**Task**
Return a copy of every line in the records that includes the word "tail".

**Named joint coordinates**
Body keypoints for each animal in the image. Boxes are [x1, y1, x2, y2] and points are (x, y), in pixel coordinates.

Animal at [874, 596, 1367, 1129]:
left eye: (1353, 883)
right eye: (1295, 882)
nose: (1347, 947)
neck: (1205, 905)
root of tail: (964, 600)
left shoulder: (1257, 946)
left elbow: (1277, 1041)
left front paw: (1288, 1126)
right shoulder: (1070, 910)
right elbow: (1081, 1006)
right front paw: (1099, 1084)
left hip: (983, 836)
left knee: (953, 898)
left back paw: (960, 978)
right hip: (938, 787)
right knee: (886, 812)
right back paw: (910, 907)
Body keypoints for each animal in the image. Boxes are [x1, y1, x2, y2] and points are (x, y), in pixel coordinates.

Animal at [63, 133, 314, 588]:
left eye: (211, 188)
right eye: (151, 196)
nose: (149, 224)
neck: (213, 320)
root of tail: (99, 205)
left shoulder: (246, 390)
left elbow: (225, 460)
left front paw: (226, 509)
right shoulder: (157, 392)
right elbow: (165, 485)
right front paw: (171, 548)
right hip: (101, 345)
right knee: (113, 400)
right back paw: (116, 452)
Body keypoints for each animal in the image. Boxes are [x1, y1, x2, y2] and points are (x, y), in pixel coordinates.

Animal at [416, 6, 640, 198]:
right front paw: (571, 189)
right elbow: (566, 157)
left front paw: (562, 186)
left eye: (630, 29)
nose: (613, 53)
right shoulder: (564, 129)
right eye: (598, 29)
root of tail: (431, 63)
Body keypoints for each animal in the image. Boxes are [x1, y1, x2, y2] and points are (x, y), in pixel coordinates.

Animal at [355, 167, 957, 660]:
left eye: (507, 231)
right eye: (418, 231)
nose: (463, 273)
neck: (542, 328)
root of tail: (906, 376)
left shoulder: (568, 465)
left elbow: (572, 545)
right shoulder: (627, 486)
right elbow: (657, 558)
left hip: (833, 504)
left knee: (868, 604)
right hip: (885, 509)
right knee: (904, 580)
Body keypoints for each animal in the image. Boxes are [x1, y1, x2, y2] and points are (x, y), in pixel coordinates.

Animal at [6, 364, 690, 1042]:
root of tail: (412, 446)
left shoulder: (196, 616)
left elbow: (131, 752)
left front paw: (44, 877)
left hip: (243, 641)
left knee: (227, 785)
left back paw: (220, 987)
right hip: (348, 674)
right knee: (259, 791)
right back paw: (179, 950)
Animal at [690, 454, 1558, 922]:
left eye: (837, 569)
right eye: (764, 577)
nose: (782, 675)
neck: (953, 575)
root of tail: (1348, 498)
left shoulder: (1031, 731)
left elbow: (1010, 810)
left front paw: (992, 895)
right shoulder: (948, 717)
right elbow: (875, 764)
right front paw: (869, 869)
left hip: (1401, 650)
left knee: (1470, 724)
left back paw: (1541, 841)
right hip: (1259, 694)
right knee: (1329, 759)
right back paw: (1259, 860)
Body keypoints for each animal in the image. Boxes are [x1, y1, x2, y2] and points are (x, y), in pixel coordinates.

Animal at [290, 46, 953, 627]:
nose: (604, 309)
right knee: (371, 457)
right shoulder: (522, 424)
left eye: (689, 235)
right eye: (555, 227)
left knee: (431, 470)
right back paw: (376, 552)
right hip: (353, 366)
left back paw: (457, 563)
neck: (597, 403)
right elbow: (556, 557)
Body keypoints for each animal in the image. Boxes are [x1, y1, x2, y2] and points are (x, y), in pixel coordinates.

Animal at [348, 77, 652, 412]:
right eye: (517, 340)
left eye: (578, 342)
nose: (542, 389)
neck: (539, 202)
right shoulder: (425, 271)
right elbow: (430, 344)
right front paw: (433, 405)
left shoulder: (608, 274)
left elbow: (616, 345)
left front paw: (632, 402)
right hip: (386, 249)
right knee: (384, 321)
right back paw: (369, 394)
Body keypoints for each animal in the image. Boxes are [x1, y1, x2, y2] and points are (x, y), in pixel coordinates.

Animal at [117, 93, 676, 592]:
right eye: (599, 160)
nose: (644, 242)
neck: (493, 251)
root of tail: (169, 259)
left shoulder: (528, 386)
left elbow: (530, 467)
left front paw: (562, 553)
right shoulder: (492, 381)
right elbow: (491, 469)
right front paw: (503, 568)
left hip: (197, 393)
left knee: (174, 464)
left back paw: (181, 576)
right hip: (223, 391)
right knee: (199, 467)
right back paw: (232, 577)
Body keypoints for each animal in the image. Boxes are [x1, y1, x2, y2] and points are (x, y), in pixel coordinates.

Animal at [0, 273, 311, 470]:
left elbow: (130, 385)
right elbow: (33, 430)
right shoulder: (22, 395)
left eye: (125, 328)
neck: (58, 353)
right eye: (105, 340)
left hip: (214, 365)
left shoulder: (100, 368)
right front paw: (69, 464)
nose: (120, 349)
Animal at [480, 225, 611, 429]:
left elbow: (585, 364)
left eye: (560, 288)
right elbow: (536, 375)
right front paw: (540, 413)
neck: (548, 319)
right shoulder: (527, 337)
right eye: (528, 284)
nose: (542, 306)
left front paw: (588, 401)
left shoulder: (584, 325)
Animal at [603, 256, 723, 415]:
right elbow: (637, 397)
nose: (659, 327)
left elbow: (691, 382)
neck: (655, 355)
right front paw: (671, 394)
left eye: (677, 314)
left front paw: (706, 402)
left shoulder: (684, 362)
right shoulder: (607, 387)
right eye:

**Solution to this exercise**
root of tail: (964, 600)
root of tail: (99, 205)
root of tail: (431, 63)
root of tail: (906, 376)
root of tail: (412, 446)
root of tail: (1348, 498)
root of tail: (169, 259)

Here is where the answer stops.